I don't particularly like Janet Jackson or her boobs.

That being said, I don't think the government should be legislating whether or not her or her boobs can be shown on television. Seems that public outcry and CBS handled that one too. You can be darn sure it won't happen again any time soon. Again, problem solved. And again, there was no need for the government to step in.

Just tossin' in my $.02
posted by Lafe at 11:45 AM on March 12, 2004


For several years Howard has been saying that he will retire (from radio at least) as soon as his current contract runs out. I think there's like 2 years (maybe less) left on it now. If all of this censorship gives him an excuse to cut out early, I think he definitely will. I don't see him going to all of the trouble of switching to satellite.
posted by rorycberger at 11:56 AM on March 12, 2004


I think what's happening is a shame. This is just a way to silence people who don't comform to what a small minority think shouldn't be on the radio. Fining individual jocks (not the companies that reap the ad revenue) $500k is insane!

I do think that Stern is being singled out, probably because of his millions of listeners rather than his newfound contempt for Bush. But Clear Channel dropping him when they have other jocks doing stuff just as bad, and right after Stern turned against Bush? Kind of suspicious. Still, they are a private company and its up to them what they want to do. But the new regulation is a joke, a sham, and totally against the first amendment.
posted by chaz at 12:02 PM on March 12, 2004


Howard should take this to the courts, and follow in the footsteps of Larry Flynt.

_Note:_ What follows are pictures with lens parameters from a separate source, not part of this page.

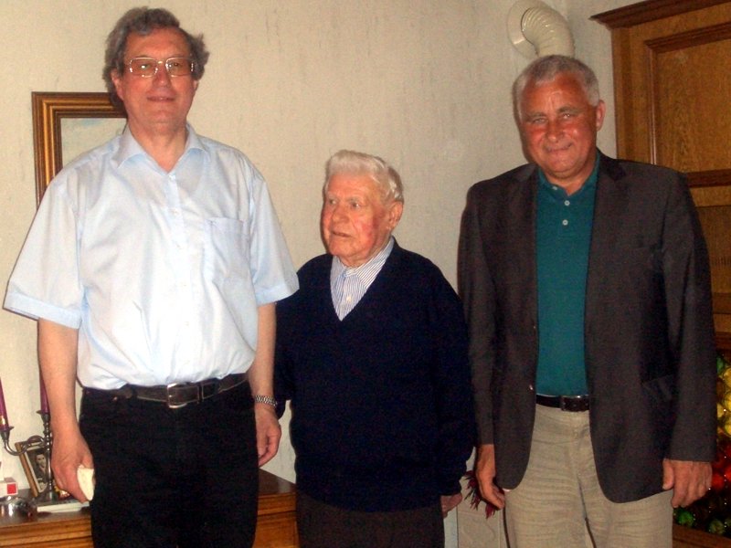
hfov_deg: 51.4
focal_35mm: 36
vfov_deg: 39.7
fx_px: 760
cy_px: 274
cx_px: 366
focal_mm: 4.8
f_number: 4
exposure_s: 1/40
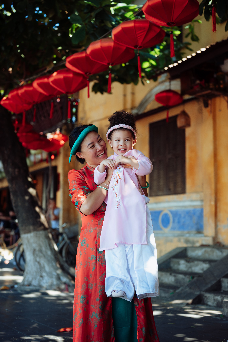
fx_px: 475
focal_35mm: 50
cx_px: 114
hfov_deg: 27.0
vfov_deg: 39.6
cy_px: 171
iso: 200
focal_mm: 50
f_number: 2.5
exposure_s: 1/640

I listen to him from time to time and he brought this up. He was fined about ten years ago and chose to fight it. While it was in court, Infinity Broadcasting could not renew their licences or buy/sell radio stations. Paperwork would be held up or disappear if they fought the fines. In the end, it would cost less for Infinity to pay the fine than lose money in that fashion.